Metin Alıntısı:
======
Akademik program çerçevesinde ikinci etkinliğimiz Bakü Yunus Emre Enstitüsü’nde gerçekleştirildi. Buradaki programımıza ev sahipliği yapan Enstitü Müdürü Doç. Dr. Cihan Özdemir ile yıllar öncesine uzanan hoş bir sohbetimiz oldu. Program boyu yol arkadaşlığı yaptığımız Dr. Veysel Akkaya, Mustafa Tatçı, Leyla İpekçi ve Firdevs Kapusızoğlu ile zaten bütün etkinliklerde ve sohbetlerde birlikte idik. Azerbaycan’daki türbesini ziyaret edemeden “Bin Gemiye” adlı “Pîr Yahya Şirvanî romanı”nı yazan Firdevs Kapusızoğlu’na, Hazret-i Pîr’in hücre kapısında fısıldadığım “Artık Hazret’in kızısın sen” sözlerimin ona hayat boyu başarılar getirecek bir bereket taşıyacağına bütün gönlümle inanıyorum.
Azerbaycan gezimizin son gününde Şamahı üzerinden Kafkas dağları eteklerine uzanan bir yolculuğumuz oldu. Zaman zaman yolumuzu kesen dumanlarla kaplı Kafkas dağlarının havasını doya doya soluduk. Halvetî yolunun kurucusu Hazret-i Pîr Ömer Halvetî’nin Avahıl kasabasındaki inziva mekânı olan ağacın etrafında teşekkül eden kabristan çok ilginç kabir taşları ile dolu idi. Pîr Ömer Halvetî’nin kabrinin de olduğuna inanılan etrafı tel örgü ile kabaca çevrilmiş alanın düzenlenerek kendisini tanıtıcı bilgilerin de yer aldığı bir külliye inşaı için Türkiye’deki takipçilerinin gayreti gerekiyor. Şamahı’nın hemen yukarısındaki “Kümbetler” bölgesindeki türbelerin de tarihî niteliğinin araştırılması ilgililerini bekliyor.
======
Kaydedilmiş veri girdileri
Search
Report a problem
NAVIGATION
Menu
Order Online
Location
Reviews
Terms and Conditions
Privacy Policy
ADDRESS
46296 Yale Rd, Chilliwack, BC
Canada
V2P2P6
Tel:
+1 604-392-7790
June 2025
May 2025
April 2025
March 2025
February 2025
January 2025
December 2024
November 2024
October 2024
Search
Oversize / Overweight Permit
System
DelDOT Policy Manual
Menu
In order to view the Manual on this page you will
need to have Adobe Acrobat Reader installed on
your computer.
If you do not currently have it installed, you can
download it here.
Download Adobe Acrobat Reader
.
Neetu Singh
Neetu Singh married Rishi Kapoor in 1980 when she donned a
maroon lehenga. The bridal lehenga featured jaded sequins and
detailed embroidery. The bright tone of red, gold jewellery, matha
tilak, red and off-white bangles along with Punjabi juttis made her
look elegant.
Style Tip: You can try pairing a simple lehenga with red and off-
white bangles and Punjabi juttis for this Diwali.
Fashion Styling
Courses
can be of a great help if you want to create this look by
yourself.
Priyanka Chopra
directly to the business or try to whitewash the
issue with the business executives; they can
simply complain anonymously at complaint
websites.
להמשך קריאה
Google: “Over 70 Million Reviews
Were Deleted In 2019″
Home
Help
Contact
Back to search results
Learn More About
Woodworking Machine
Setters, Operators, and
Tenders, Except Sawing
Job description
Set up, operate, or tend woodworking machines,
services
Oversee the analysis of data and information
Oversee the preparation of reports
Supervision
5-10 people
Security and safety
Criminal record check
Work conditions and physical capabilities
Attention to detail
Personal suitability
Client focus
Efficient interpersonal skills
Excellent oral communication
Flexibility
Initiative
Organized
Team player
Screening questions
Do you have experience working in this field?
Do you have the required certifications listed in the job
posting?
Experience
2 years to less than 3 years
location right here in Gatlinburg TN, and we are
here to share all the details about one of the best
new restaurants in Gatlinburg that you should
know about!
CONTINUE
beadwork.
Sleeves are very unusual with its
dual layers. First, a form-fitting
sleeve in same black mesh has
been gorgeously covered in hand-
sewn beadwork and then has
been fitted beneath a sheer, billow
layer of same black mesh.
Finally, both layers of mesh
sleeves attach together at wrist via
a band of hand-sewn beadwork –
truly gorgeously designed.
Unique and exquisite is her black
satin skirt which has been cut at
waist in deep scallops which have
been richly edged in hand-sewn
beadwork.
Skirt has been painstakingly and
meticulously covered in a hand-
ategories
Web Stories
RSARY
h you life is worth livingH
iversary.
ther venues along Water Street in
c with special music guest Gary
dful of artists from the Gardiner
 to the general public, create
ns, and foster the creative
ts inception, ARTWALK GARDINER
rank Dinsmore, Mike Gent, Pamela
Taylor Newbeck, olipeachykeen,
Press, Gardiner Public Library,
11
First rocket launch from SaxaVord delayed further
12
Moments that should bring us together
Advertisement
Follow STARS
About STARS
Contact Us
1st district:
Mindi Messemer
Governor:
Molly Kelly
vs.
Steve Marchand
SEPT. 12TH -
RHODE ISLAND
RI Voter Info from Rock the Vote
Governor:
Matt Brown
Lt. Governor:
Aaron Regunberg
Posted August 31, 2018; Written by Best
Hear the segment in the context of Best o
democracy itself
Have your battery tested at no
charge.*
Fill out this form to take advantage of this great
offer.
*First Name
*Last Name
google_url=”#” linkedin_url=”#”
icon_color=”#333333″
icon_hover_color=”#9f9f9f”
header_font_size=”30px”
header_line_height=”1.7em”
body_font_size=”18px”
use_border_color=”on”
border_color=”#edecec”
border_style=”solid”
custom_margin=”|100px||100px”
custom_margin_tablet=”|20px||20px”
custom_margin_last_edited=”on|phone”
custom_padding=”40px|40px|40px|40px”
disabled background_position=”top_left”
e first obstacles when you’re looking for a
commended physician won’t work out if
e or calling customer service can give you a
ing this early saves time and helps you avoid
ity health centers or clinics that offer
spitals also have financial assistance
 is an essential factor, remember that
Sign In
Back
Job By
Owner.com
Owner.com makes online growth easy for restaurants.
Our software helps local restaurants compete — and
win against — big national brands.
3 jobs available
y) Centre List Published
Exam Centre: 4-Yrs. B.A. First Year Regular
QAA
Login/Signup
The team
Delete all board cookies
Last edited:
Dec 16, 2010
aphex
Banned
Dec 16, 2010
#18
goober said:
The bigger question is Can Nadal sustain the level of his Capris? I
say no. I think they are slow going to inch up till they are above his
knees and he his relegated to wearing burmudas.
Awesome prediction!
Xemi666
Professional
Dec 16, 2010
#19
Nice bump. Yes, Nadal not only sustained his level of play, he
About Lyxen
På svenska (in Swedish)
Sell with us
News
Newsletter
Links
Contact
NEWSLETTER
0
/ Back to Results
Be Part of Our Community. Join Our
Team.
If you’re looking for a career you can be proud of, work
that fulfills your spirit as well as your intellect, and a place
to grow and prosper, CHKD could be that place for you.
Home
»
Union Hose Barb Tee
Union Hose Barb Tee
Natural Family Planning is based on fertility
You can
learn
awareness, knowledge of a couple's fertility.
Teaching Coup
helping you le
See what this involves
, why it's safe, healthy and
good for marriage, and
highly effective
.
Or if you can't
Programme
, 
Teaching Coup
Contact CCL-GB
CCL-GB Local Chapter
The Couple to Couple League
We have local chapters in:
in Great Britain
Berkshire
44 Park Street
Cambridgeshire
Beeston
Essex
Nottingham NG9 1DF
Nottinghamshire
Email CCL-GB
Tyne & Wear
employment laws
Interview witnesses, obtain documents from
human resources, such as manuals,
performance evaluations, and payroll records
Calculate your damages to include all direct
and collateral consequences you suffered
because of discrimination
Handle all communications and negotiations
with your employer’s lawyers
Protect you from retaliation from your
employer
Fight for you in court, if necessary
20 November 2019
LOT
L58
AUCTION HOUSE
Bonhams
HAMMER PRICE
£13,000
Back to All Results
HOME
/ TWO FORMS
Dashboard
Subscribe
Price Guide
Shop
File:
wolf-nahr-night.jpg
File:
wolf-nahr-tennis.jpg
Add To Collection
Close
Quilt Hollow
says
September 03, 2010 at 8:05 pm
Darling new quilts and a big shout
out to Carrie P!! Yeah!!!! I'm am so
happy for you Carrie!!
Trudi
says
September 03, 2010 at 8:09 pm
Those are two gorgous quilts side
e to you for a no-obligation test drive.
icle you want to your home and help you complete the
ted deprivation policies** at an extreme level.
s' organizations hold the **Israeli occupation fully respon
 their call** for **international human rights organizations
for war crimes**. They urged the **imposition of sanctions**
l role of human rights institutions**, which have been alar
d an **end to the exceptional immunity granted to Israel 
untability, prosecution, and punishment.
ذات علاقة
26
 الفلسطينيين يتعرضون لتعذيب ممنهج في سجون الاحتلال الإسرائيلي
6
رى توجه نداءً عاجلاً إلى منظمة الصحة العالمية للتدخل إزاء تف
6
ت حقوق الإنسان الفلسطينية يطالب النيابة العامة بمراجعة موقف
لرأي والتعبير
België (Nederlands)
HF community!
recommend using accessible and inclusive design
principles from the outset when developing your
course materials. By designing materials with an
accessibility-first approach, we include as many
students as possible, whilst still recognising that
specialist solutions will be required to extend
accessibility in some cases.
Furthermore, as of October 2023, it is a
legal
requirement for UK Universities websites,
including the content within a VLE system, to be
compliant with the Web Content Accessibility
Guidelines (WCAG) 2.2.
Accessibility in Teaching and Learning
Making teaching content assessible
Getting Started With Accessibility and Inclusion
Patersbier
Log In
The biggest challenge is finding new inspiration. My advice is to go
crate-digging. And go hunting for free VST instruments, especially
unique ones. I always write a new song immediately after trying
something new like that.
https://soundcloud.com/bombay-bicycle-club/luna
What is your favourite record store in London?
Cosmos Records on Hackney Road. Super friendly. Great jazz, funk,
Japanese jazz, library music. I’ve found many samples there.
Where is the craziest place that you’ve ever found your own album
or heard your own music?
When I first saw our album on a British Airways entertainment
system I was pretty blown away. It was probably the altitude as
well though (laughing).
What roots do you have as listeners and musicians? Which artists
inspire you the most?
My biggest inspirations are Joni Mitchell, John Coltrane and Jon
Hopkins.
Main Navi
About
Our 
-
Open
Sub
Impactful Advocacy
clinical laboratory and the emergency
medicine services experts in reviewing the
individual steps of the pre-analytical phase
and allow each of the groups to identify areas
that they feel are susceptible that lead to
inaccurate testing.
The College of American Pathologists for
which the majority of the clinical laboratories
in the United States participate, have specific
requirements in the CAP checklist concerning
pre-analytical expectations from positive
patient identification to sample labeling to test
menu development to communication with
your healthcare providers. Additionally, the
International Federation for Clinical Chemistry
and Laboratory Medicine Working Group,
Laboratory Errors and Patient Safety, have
======
Görev 1: Azerbaycan gezisi yazısına göre akademik programın ikinci etkinliği nerede gerçekleştirilmiştir?
Görev 2: Azerbaycan gezisi yazısındaki "Zaman zaman yolumuzu kesen dumanlarla kaplı Kafkas dağlarının havasını doya doya soluduk." cümlesini İngilizceye çeviriniz.
Görev 3: Azerbaycan gezisi yazısını son cümlesinin ardından bir paragrafla sürdürünüz.
Kayıtlar farklı bir kaynaktan alınmıştır.

Görev Yanıtı 1: Bakü Yunus Emre Enstitüsü'nde.

Görev Yanıtı 2: We breathed our fill of the air of the mist-covered Caucasus Mountains, whose mists at times blocked our way.

Görev Yanıtı 3:
Üç tam günü kuşatan programımız boyunca üç ayrı programda Hazret Sultan Hoca Ahmed Yesevî’nin Türk dünyasının manevî birliğindeki yerini ve önemini anlattığım konferanslar, dinleyicilerimde Yesevî ve Yesevîlik yolu hakkında bir merak uyandırabildi ise kendimi görevimi yerine getirmiş sayacağım. Gezimiz boyunca yakın ilgilerine minnettar kaldığımız TİKA Bakü Ofisi, Bakü Yunus Emre Enstitüsü ve Gençliğe Yardım Fonu yetkilileri ile çalışanlarına teşekkür de boynumuzun borcudur.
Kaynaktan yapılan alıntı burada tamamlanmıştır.